Rewrite each of the entries below with "series" changed to "data series" wherever it occurs, keeping everything else the same. Leave the pictures out of your version.
───── Given data ─────
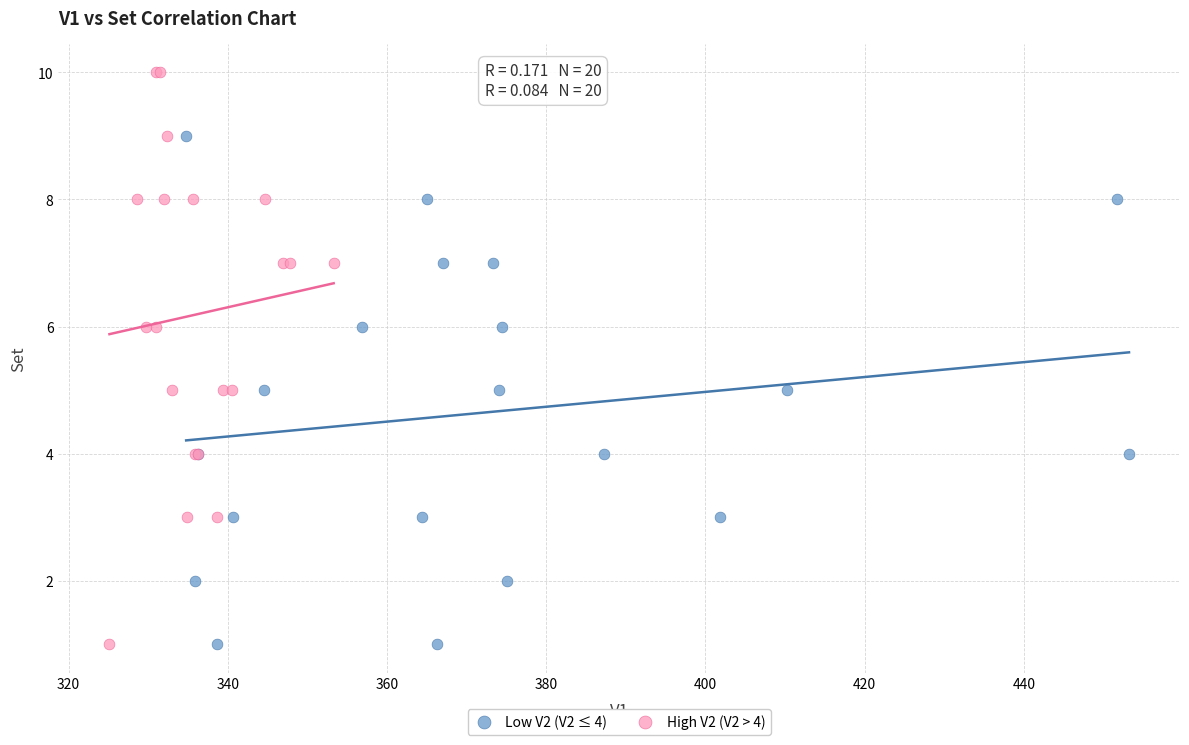

Which series contains the highest Y value?

High V2 (V2 > 4)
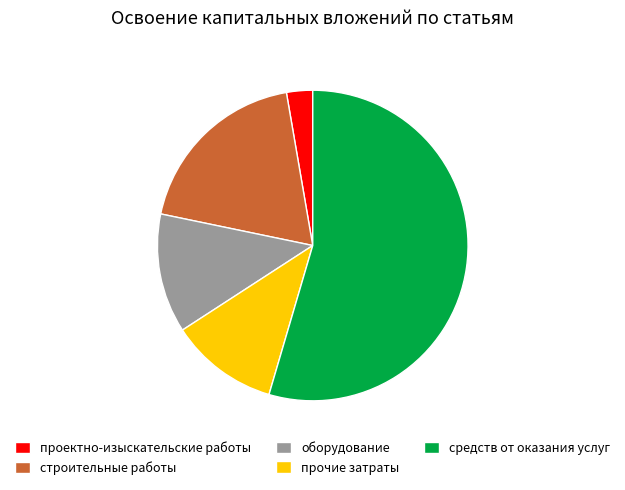

True or false: прочие затраты accounts for 26% of the total.

False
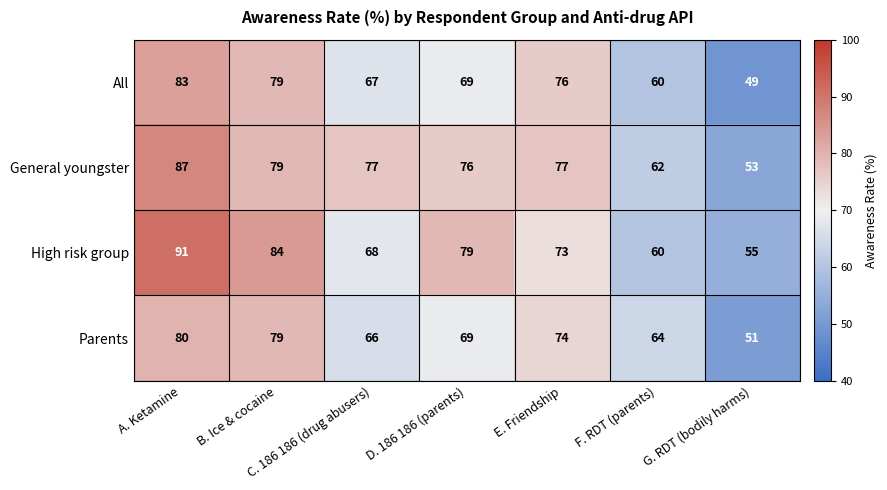

How many categories are shown in the chart?

7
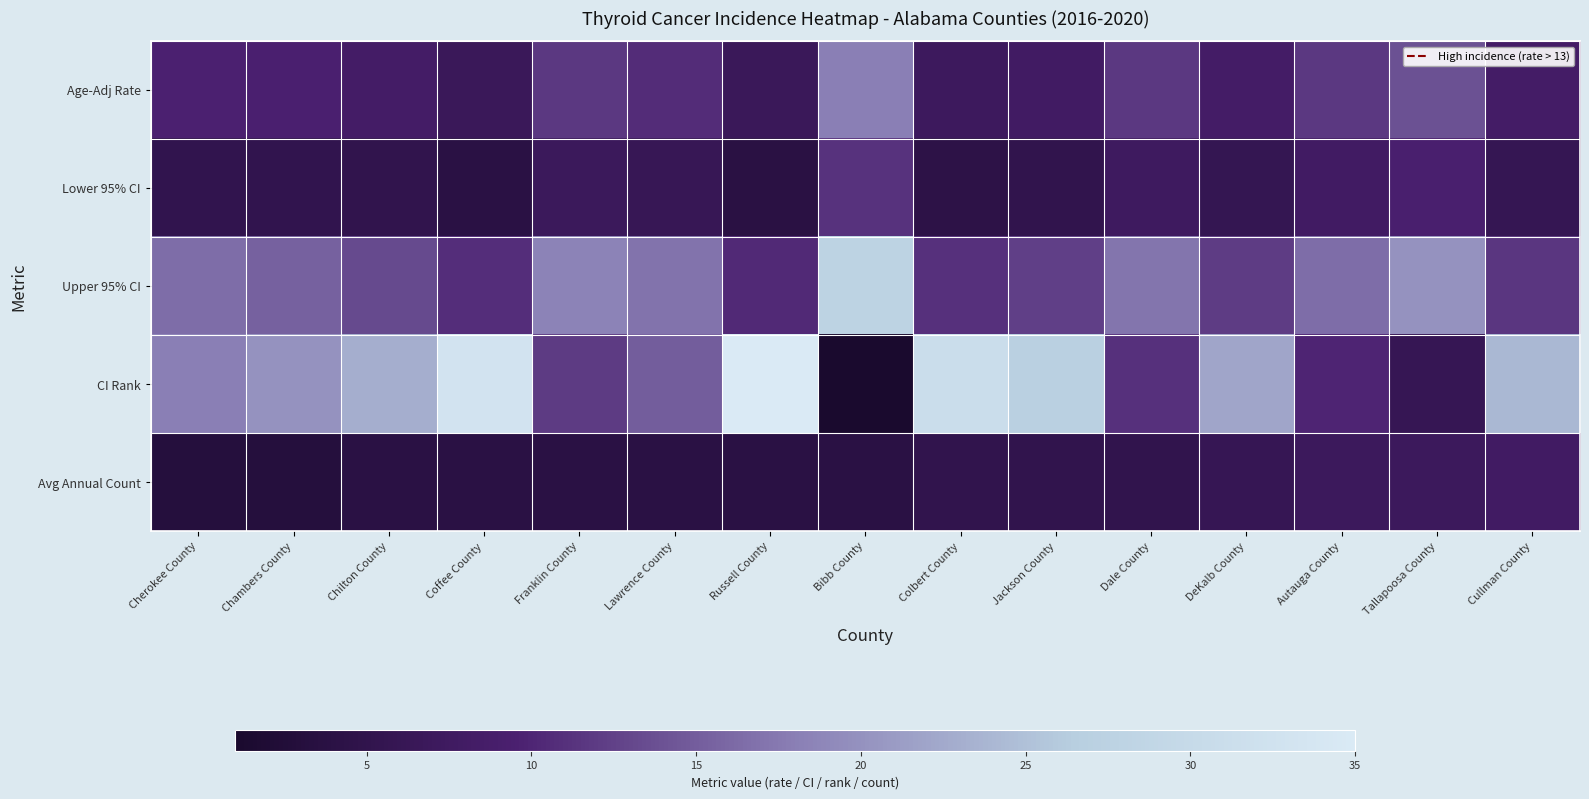

Between Cherokee County and Dale County, which series saw the biggest shift?

CI Rank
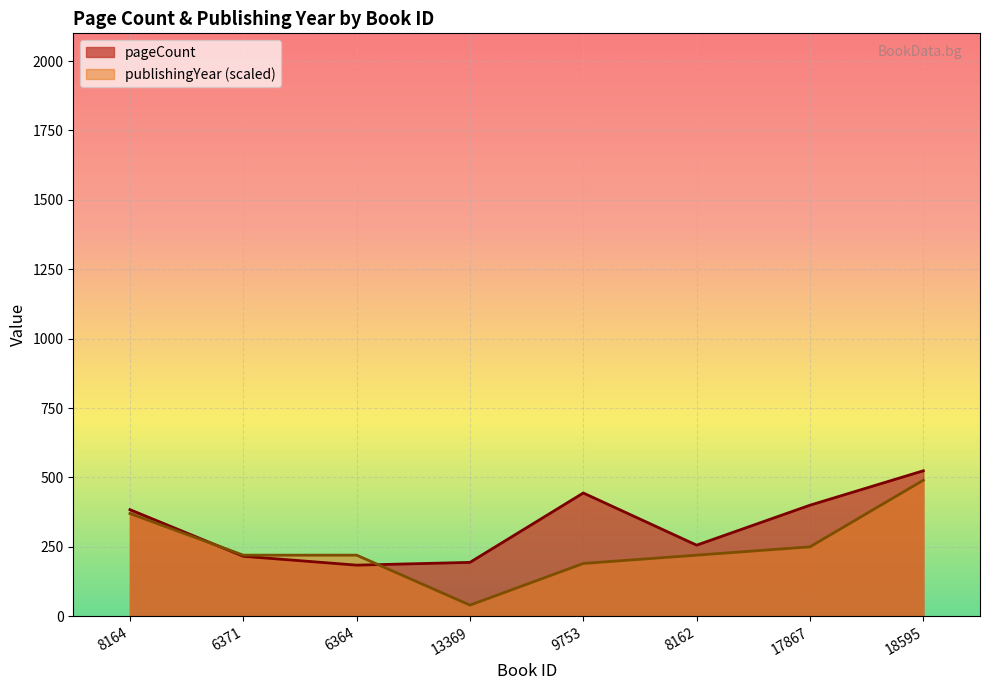

List the series in order of their overall mean, lowest first.

publishingYear (scaled), pageCount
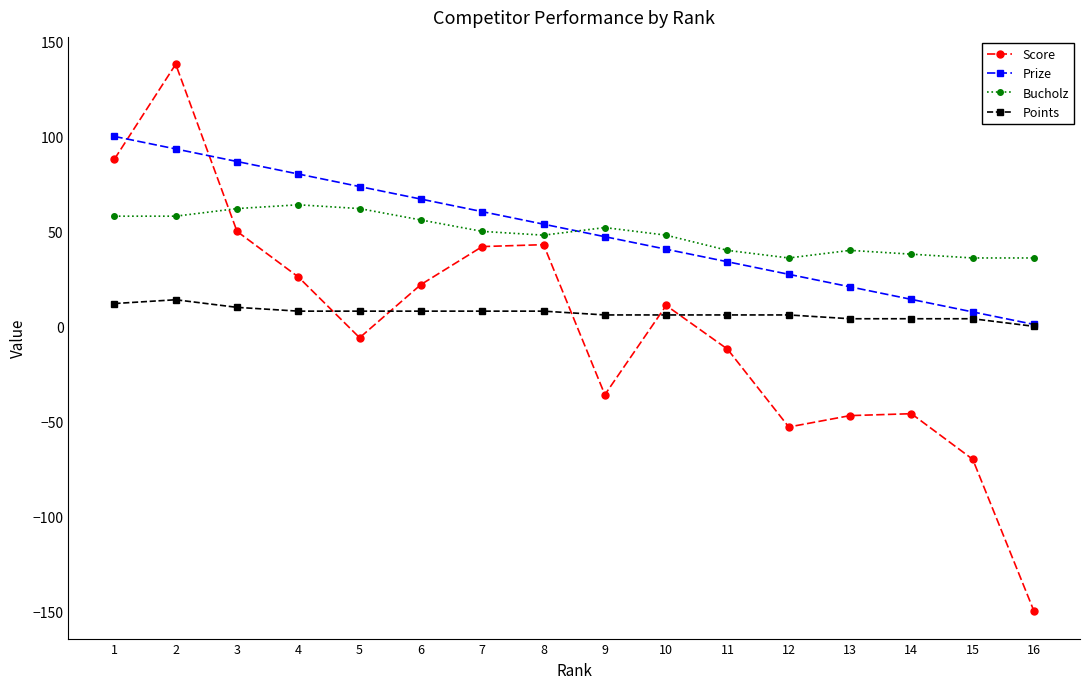

What is the difference between the Prize values at 10 and 13?

19.8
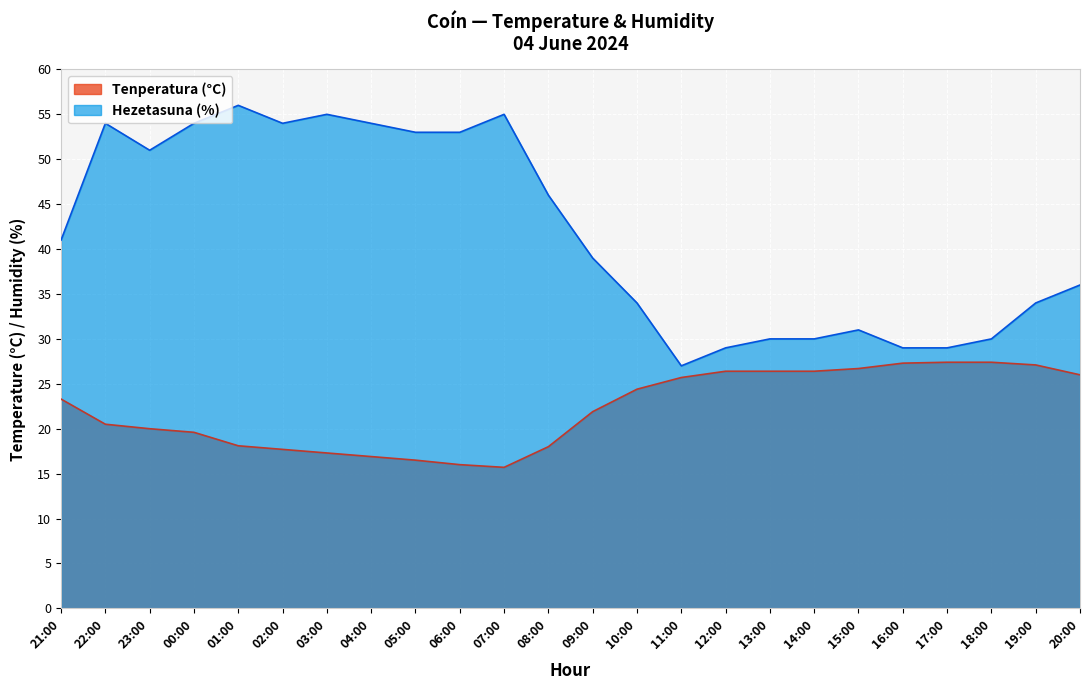

Which has a higher value, 11:00 or 03:00?

11:00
─────
> Expected output
Which data series contains the highest Y value?

High V2 (V2 > 4)

True or false: прочие затраты accounts for 26% of the total.

False

How many categories are shown in the chart?

7

Between Cherokee County and Dale County, which data series saw the biggest shift?

CI Rank

List the data series in order of their overall mean, lowest first.

publishingYear (scaled), pageCount

What is the difference between the Prize values at 10 and 13?

19.8

Which has a higher value, 11:00 or 03:00?

11:00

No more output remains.